> [THE TASK]:
In the listing below, how many lines contain the string "Hodgkin"? Reply with the number alone.

[[ EXTRACTED MATERIAL open ]]

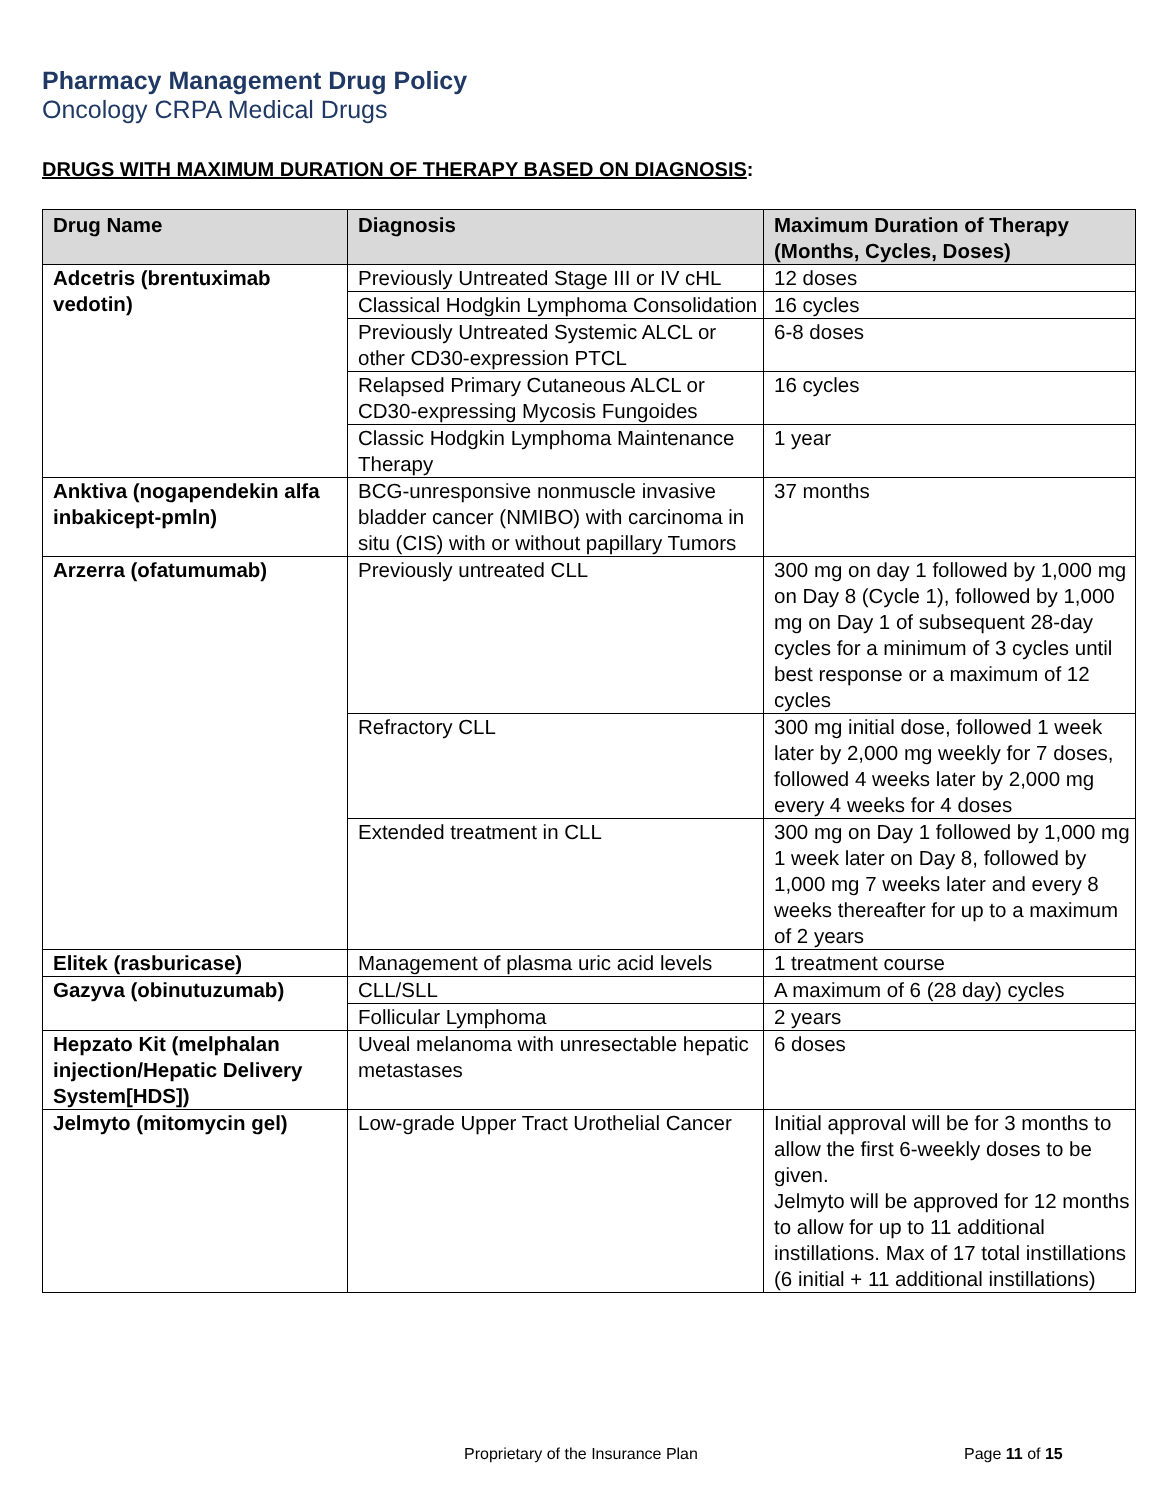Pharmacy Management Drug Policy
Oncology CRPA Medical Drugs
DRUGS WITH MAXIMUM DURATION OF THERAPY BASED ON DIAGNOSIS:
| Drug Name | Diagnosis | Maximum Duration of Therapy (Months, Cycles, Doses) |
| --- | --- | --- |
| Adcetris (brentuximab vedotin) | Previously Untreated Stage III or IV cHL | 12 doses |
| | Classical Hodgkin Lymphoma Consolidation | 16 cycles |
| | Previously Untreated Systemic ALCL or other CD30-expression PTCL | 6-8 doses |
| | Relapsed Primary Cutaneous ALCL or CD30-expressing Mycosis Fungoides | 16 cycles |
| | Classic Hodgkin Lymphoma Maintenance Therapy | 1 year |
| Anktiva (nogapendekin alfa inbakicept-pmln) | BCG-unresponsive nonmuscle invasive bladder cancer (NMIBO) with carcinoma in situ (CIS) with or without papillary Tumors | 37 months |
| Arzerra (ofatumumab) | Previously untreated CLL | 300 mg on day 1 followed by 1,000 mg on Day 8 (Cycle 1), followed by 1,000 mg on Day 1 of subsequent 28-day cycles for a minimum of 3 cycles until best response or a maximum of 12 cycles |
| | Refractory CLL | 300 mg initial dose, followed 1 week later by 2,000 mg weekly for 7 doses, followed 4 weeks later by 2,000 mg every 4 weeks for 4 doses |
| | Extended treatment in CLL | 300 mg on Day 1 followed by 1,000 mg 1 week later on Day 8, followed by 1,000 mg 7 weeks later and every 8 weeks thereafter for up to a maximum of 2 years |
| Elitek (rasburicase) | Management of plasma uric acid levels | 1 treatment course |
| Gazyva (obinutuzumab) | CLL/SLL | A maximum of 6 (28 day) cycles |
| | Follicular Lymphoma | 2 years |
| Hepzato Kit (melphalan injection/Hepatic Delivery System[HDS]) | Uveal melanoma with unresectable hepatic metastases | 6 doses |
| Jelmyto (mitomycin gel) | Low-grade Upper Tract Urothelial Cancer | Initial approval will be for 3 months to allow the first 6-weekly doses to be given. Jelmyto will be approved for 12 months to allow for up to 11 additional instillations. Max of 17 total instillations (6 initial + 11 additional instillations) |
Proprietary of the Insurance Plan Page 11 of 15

[[ EXTRACTED MATERIAL closed ]]
[[ EXTRACTED MATERIAL open ]]

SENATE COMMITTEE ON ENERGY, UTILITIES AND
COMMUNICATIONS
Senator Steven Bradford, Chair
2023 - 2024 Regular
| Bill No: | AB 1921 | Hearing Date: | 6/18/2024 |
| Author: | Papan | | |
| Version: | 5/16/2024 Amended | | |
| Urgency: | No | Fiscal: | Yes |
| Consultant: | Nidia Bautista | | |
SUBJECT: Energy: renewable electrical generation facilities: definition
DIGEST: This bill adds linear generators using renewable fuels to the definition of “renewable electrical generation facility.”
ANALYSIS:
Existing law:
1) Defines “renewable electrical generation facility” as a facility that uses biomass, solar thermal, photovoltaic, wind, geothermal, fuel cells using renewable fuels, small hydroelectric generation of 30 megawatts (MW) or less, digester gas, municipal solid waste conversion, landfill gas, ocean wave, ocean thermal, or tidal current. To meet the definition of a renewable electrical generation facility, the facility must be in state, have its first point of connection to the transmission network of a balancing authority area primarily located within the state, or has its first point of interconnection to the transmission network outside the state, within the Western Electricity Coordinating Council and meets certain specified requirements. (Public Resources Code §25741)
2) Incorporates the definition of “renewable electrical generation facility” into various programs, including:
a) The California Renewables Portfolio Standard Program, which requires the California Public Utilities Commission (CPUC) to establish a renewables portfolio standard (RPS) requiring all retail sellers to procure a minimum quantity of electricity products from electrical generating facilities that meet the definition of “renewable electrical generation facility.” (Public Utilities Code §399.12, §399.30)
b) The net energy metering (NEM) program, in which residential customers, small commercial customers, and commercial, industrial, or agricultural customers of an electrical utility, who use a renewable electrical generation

[[ EXTRACTED MATERIAL closed ]]

> [TASK RESPONSE]:
2